Yurdumuz kültürel değerler bakımından dünyanın en zengin ülkeleri arasında hatta belki de başında geliyor.Bu topraklarda yüzyıllar boyunca büyük uygarlıklar yaşadı. Bunlar o kadar çeşitlidir ki başka hiçbir ülkede bu kadar üst üste gelmiş geçmiş uygarlık tabakasına rastlamak hemen hemen mümkün değildir. İşte bu özelliğinden dolayı alaka uyandırır ve yılladır soyulur. Türkiyenin kanayan yaralarndan biri olan “tarih soygunculuğu” bir başka deyişle ”eski eser kaçakçılığı” önemli ve Trakya özelinde de mutlak gündemde tutulması gerekli konular Kültürel varlıklarımızı sahiplenmeye, korumaya özendirmenin en etkin silahı bugün yaygın kullanılan tanımıyla medyadır. Bu değerlerimizle görevleri gereği müzeciler, kolleksiyon yapma tutkusunda olan kişiler, define arayıcılar ve antika tüccarları yani kültür varlığı ticareti yapan sektörler değişik açılardan ilgilenirler. Hal böyle olunca bu kadar geniş kapsamlı konuda bazen izinsiz ,gizli kazılar yapılarak bazen de mevcut koleksiyonlardan çalmak suretiyle elde edilen eski eserlerin yasa dışı yollarla yurt dışına çıkarılıp satılması sorununu tek cephede çözümlemek mümkün değildir.
İnsan, tarihi eser ve uyuşturucu kaçakçılığından sonra en çok yapılan kaçakçılık türlerinden biri de biyokaçakçılıktır.

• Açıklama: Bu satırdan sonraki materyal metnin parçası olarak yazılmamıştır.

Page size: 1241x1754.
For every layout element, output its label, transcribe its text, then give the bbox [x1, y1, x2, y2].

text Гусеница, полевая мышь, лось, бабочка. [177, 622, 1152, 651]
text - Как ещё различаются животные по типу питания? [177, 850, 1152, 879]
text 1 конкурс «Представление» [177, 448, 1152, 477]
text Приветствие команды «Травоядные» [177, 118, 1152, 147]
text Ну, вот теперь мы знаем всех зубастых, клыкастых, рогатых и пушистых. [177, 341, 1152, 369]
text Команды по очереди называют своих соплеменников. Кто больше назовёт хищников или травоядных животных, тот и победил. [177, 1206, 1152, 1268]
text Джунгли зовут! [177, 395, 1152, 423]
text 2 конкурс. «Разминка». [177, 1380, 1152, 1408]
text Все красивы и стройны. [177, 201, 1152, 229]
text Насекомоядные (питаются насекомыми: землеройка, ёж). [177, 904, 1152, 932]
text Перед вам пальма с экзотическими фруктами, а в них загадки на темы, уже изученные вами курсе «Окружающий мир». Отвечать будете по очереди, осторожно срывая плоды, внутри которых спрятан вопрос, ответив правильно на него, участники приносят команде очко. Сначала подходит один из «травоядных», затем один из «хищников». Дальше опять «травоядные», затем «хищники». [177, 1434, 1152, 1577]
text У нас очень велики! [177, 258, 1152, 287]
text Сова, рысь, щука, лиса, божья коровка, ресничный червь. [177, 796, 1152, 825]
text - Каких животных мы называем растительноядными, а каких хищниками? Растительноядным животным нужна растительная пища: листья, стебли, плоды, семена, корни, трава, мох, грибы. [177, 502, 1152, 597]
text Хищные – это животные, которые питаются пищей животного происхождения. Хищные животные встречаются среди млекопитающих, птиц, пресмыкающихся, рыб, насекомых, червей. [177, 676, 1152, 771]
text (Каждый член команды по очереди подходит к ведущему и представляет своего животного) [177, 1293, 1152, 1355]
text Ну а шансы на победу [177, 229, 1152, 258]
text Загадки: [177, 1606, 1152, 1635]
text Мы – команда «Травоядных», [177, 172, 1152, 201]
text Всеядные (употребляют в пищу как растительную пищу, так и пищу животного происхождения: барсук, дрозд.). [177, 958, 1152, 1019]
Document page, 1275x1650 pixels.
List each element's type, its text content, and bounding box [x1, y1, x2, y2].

Oysa uluslararası sözleşmelerle ülkelerin sınırları içinde bulunan biyolojik genetik kaynaklar o ülkelerin tasarrufu altındadır. Türkiye, biyolojik çeşitliğin her seviyesinde zengin, farklı ekosistemlere sahip, çok sayıda türü barındırıdığı için hedef durumdadır.
İki önemli genetik merkezin kesişme noktasında bulunan yaşadığımız coğrafya özellikle insanların beslenmesi için önemli çok sayıda gıda ve besininde anavatanıdır.
Gıda, tarım, tıp ,ilaç, çevre, kimya, madencilik ve enerji sektörlerinde kullanılacak kaynak olan soğanlı bitkeler, kültür bitkileri, sürüngenler, kelebekler, böcekler, yerli hayvan ırkları, mikroorganizmalar öncelikle seçilen türler arasındadır ve bugün birçok endemik tür yok olma tehlikesi ile karşı karşıyadır.
Kırklareli Kent Konseyi olarak yaptığımız çalışmalarda kaçakçılığın bilimsel araştırma, ticari ve koleksiyon amaçlı yapıldığını, ilgili kurumlarımızca mücadelenin yıllardır sürdüğünü biliyoruz .Dünya çevre gününün kutlandığı bu haftada hem bu işlerde görevli kurumlarımızda hem de vatandaşlarımızda farkındalık yaratmak için düzenlediğimiz etkinlikte değerli akademisyenlerimiz Prof. Yılmaz Çamlıtepe ve Prof. Ahmet Yaraş tarafından “Tarihi Eser ve Biyoçeşitlilik Kaçakçılığı” konusundaki sunumlarını dikkatle dinledik.